When the doctor comes to visit Heidi, she races halfway down the mountain to meet him, expecting Klara to be with him. Alas, Klara has been too ill to come on this visit, and Heidi is disappointed; but she is far too good-mannered and likes the doctor far too much to pout and whine about it. So they go on up to the hut, and there the doctor tells Heidi and her grandfather the whole story -- and "then he whispered in Heidi's ear that something would soon come up the mountain that had travelled with him from Frankfurt, and that its arrival would give her much more pleasure than the old doctor's."

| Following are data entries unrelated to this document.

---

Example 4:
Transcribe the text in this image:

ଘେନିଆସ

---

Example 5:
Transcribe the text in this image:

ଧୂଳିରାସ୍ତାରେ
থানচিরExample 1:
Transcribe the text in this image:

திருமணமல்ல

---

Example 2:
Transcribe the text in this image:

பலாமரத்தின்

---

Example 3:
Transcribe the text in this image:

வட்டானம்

They have lunch there on the mountainside, taking a couple of pages to do it, and then they spot a man toiling up the mountainside with a huge load on its shoulders. It is an immense load of presents for Heidi from Klara:
There was a long, thick mantle, with a warm hood attached, for Heidi to wear, instead of being wrapped in the sack, so that the little girl could walk by herself when she visited the grandmother. Then came a thick, soft shawl, for the blind woman to wrap about her in the cold weather, when the wind whistled so fiercely about the cottage. Then came the great box of fresh cakes, which also was intended for the grandmother, and following upon it, a huge sausage. This Klara had at first intended solely for Peter's consumption, because he never had any change from the black bread and cheese; but she decided after further consideration, to send it to his mother, lest Peter should make himself ill by eating it all at once. Then there was a bag of tobacco for the grandfather, who was so fond of smoking his pipe on the bench in front of the hut in the afternoon. After these came a quantity of mysterious packages of all shorts, which Klara had prepared to surprise and please her little friend.
And so the packages are opened, and Heidi is practically speechless with joy, and the two gentlemen sit smoking their pipes and talking as Heidi unwraps each of her treasures one by one. And then...

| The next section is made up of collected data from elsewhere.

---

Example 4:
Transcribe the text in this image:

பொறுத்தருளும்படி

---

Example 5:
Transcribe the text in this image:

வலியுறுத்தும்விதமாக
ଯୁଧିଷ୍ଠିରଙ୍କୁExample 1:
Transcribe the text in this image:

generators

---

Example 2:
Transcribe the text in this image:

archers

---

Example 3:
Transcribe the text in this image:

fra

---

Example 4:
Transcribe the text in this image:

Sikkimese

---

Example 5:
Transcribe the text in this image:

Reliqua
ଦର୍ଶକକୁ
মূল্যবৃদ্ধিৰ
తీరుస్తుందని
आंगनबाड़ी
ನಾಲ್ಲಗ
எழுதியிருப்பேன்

After further examination of her treasures, Heidi came and stood before her two old friends, as they sat puffing huge clouds of smoke into the cool air, and when there was a pause in their conversation, she said decidedly, "No, there is nothing that has given me more pleasure than the good old doctor."
And there is nothing that gives me more pleasure in the entire book than the image of that charming, deeply courteous and whole-heartedly loving little girl, patiently waiting for a pause in the conversation to respond to a line the doctor had tossed away light-heartedly hours earlier. For courtesy and thoughtfulness do not come naturally to most children, and are seen today very rarely indeed; and yet it is courtesy and thoughtfulness more than anything else that make human society in the end a source of joy rather than irritation. Those of you who have been reading the blog recently know of course that I have been happily attending La Casa de CelebraciĆ³n for some time; those of you who have been reading the blog rather longer know that I originally decided to try La Casa because I couldn't resist going to see what kind of church was still turning out young people as impressive as my young friend Miss Daniela. But those of you who have read the blog now for years may still remember exactly how it was that Miss Daniela vaulted, instantly and permanently, into my personal pantheon of all-time favorite people.

And if you know me well enough to remember that, then you won't be surprised by which Heidi moment it is that I have selected as my favorite. (Other than, of course, the untoppable service the little Swiss maid performed in depriving the lost souls of Raider Nation of the pleasure of seeing the Raiders' comeback in the Heidi Bowl.)